(WHAT IS NEEDED) Could you copy each line of the listing below that has the word "lines"?

(SUPPLIED RECORDS)
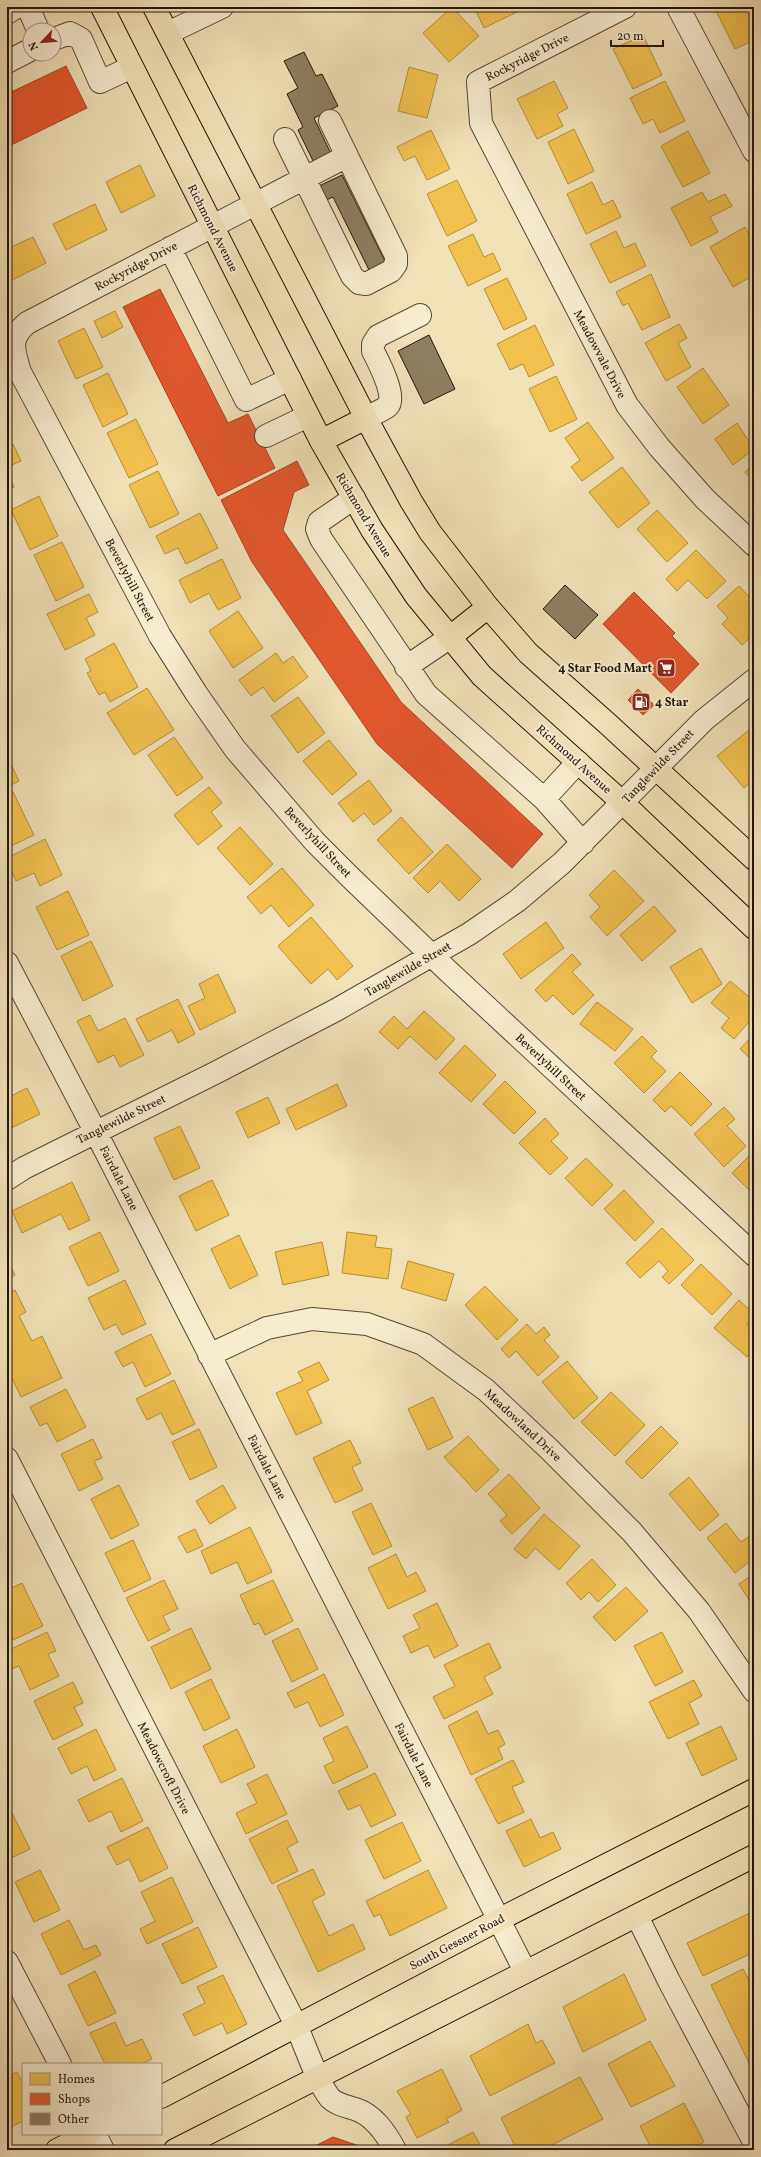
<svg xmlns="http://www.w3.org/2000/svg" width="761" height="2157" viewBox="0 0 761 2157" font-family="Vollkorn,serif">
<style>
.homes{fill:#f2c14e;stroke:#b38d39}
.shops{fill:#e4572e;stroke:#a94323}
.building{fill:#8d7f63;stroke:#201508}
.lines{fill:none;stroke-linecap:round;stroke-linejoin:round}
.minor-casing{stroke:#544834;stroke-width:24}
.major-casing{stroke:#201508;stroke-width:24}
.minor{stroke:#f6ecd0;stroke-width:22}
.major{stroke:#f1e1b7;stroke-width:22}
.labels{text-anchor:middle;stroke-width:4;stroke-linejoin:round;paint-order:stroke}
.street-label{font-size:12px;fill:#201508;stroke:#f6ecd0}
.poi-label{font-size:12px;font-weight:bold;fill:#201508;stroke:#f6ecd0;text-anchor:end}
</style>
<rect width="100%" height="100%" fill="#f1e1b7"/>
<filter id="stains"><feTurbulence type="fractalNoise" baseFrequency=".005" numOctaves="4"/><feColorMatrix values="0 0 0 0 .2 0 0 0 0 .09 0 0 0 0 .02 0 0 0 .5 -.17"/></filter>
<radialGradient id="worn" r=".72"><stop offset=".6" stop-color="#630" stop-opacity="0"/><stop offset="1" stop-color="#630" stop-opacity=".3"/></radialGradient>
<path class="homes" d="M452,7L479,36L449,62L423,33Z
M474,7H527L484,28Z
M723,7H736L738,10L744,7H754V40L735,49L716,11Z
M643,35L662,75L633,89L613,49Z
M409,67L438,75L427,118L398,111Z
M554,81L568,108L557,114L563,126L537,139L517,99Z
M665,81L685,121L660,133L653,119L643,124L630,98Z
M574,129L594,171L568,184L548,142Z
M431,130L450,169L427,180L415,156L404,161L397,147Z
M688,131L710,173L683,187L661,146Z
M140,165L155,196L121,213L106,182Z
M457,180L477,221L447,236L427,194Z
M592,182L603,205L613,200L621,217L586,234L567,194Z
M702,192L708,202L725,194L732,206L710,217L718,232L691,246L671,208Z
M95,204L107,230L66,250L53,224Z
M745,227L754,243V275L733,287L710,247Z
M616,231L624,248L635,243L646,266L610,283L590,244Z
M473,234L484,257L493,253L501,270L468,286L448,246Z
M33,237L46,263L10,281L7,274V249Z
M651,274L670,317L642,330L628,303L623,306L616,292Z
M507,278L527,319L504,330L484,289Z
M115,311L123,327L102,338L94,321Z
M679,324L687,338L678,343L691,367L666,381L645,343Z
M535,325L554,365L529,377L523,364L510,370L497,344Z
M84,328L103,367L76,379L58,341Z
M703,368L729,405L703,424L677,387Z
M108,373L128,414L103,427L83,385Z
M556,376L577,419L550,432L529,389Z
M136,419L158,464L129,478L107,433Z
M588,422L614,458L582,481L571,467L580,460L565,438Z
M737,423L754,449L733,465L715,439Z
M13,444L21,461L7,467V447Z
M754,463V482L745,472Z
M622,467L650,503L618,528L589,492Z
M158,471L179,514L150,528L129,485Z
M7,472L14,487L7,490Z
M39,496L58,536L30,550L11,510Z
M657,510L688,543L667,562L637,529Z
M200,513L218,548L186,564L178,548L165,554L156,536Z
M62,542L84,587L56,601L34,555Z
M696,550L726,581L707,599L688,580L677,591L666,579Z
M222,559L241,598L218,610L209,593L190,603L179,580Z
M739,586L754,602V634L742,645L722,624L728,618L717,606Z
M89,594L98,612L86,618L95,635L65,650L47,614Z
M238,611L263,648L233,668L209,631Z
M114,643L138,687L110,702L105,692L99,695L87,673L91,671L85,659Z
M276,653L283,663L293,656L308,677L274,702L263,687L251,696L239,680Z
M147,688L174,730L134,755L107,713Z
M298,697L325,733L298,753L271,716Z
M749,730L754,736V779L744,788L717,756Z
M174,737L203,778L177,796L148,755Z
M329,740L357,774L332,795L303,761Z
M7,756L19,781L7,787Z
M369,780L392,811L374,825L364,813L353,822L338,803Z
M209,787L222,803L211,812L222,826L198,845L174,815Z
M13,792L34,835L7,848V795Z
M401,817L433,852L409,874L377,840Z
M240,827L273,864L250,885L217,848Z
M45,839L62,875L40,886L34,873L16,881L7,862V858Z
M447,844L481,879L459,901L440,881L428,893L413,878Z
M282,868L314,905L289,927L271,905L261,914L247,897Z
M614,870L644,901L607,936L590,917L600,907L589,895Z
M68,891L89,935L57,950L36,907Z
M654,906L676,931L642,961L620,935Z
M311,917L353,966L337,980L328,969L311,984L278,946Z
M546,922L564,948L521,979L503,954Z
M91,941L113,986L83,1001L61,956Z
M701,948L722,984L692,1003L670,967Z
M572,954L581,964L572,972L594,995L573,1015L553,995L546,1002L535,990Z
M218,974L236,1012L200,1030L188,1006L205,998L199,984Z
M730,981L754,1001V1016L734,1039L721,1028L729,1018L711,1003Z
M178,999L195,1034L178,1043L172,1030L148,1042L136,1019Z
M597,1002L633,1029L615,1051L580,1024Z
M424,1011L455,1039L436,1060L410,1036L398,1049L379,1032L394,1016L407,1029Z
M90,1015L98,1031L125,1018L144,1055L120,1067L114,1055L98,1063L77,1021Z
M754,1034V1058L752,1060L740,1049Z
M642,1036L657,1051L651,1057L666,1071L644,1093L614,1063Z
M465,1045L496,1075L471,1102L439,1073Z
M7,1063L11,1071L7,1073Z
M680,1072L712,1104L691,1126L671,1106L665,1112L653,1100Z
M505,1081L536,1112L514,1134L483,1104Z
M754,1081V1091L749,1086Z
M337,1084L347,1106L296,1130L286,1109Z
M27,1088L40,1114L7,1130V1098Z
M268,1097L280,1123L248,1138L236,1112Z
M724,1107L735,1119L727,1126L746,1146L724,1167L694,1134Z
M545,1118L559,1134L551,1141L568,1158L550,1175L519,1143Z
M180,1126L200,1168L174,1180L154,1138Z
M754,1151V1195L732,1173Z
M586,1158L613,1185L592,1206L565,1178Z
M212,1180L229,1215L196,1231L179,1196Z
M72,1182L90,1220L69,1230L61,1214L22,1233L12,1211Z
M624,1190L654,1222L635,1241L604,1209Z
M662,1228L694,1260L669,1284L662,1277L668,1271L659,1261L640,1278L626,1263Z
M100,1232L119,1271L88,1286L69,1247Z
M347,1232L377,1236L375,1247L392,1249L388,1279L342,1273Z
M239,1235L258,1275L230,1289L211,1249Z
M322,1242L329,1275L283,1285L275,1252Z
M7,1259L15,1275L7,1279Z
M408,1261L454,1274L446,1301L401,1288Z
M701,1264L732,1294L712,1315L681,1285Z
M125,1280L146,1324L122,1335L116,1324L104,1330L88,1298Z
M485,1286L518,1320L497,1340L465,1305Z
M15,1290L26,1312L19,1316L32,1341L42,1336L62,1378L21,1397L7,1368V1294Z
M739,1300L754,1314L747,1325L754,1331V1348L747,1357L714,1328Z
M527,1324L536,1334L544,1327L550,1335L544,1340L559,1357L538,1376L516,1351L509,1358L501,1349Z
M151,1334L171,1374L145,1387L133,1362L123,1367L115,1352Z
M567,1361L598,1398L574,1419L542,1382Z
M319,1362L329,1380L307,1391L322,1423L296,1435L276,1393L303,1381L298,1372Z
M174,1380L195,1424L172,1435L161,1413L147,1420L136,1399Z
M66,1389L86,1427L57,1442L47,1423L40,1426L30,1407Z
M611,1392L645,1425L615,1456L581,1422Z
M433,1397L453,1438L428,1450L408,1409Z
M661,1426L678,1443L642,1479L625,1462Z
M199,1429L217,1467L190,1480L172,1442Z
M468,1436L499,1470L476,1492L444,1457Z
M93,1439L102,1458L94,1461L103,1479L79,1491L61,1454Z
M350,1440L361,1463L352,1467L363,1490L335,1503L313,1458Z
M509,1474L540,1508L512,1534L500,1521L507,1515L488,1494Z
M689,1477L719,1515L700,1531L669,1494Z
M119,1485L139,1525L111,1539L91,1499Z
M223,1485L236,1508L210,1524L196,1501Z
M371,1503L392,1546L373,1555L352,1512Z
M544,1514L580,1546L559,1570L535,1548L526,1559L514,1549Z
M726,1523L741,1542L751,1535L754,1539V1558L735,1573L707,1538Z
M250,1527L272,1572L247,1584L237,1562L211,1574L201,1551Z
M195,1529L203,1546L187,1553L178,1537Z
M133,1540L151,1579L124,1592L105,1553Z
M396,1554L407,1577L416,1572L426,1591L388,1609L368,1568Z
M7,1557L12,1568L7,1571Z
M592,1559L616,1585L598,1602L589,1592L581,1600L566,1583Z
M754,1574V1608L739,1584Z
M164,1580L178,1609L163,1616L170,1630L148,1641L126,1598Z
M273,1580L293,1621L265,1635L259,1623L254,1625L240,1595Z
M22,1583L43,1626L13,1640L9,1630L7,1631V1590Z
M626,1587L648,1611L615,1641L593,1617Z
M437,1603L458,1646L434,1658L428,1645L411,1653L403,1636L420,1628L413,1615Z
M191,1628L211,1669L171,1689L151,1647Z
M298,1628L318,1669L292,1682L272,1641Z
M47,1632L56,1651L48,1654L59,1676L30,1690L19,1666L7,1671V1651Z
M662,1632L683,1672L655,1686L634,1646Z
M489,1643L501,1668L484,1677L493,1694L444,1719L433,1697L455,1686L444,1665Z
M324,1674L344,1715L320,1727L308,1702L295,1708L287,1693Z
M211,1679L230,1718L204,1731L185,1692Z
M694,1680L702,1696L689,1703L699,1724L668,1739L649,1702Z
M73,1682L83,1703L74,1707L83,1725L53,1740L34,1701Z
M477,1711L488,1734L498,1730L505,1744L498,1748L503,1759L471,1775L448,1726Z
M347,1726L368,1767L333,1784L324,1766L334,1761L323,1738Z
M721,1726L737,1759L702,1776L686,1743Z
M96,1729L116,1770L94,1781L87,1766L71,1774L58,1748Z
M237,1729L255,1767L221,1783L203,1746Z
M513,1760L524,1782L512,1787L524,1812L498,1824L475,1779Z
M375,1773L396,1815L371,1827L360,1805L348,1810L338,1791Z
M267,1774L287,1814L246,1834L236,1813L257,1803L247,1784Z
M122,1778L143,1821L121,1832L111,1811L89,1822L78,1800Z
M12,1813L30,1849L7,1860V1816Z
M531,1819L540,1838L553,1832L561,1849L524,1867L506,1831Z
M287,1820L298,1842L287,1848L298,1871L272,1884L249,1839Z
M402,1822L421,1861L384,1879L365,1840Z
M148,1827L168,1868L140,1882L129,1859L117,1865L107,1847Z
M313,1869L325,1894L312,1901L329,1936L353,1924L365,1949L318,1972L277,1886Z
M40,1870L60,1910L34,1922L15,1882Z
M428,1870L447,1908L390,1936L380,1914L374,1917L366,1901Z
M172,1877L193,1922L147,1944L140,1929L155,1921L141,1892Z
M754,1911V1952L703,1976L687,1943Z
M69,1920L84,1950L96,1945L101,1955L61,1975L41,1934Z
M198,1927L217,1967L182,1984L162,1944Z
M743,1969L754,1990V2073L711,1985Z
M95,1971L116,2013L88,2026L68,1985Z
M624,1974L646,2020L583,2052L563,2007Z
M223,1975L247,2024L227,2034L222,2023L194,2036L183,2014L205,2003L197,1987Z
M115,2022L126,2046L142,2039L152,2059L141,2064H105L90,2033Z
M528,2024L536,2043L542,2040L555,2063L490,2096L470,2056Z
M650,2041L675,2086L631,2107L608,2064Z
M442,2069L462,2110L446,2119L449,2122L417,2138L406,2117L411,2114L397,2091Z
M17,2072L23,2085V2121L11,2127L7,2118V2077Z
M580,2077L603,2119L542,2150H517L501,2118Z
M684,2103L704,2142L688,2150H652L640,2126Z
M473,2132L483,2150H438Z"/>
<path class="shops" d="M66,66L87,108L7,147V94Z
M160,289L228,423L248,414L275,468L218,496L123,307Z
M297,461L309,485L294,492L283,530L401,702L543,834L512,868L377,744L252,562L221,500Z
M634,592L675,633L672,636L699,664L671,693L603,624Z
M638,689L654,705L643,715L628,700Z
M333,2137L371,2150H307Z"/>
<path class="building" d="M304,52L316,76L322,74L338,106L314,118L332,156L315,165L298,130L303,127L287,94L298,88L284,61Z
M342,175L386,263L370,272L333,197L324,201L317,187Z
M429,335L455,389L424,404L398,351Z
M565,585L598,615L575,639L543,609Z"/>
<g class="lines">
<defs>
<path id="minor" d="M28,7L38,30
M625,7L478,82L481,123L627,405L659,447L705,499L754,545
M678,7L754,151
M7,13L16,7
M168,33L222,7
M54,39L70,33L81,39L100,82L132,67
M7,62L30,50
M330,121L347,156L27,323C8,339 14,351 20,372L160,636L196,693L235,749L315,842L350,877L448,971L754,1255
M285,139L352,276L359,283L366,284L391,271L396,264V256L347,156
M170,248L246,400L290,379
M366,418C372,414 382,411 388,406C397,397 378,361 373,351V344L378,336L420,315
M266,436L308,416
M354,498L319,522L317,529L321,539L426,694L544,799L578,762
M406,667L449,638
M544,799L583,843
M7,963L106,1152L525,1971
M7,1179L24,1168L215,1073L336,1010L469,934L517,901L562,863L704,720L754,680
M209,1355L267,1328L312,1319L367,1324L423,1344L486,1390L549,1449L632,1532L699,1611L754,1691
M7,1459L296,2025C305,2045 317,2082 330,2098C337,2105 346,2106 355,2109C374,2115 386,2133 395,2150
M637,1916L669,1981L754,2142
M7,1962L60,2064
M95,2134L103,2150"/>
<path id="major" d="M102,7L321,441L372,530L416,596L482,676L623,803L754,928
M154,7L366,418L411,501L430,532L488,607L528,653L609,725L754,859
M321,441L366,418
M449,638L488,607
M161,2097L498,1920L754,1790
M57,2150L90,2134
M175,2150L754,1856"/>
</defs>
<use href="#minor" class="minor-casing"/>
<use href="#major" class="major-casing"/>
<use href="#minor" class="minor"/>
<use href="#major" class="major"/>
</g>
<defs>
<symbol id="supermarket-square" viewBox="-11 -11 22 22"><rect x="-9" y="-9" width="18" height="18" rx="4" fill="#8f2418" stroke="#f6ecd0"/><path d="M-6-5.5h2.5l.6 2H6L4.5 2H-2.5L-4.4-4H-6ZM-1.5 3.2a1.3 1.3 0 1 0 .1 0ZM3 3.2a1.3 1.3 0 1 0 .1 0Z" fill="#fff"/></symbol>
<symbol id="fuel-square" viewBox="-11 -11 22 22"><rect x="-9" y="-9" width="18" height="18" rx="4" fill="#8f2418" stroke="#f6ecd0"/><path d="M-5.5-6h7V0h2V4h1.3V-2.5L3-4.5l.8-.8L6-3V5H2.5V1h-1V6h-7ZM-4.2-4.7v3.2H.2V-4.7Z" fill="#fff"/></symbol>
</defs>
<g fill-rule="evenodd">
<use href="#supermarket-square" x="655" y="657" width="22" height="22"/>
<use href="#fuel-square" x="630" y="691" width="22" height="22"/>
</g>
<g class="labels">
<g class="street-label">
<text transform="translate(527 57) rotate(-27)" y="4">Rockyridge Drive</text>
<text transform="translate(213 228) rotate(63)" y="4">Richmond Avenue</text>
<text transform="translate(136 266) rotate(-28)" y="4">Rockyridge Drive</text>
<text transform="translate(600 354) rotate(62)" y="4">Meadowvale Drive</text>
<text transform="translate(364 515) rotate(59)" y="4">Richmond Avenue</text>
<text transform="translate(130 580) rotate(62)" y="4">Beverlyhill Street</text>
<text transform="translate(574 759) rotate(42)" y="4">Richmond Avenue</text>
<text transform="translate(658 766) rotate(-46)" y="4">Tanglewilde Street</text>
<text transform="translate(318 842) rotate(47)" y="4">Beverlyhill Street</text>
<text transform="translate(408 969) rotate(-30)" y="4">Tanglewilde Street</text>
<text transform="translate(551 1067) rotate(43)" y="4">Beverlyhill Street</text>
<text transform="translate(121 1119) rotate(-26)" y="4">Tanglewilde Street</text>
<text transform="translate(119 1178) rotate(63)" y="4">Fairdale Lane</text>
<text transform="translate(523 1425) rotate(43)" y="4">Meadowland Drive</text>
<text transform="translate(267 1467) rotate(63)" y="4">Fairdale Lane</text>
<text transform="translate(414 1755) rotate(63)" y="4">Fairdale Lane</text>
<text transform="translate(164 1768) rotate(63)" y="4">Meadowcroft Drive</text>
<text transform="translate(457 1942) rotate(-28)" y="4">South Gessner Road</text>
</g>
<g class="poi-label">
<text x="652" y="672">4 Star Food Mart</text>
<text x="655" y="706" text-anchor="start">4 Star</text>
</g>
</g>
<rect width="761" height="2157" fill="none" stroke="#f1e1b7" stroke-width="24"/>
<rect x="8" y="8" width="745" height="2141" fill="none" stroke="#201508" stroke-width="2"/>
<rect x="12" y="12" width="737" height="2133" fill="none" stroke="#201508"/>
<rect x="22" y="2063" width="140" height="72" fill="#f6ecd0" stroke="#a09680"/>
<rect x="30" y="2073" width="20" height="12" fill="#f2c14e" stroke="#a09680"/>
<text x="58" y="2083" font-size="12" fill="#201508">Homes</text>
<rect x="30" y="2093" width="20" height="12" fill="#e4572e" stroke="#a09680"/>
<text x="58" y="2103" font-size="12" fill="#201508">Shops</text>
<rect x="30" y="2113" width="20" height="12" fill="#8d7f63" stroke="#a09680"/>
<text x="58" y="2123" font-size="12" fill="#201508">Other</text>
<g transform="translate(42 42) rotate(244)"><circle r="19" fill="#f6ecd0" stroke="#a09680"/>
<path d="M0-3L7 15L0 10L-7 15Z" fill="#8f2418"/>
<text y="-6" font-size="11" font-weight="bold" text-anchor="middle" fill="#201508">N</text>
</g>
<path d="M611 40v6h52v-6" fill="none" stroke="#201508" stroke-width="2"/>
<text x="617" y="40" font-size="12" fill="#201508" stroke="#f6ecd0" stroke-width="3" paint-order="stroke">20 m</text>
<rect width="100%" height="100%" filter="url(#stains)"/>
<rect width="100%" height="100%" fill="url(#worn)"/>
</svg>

(RESPONSE)
.lines{fill:none;stroke-linecap:round;stroke-linejoin:round}
<g class="lines">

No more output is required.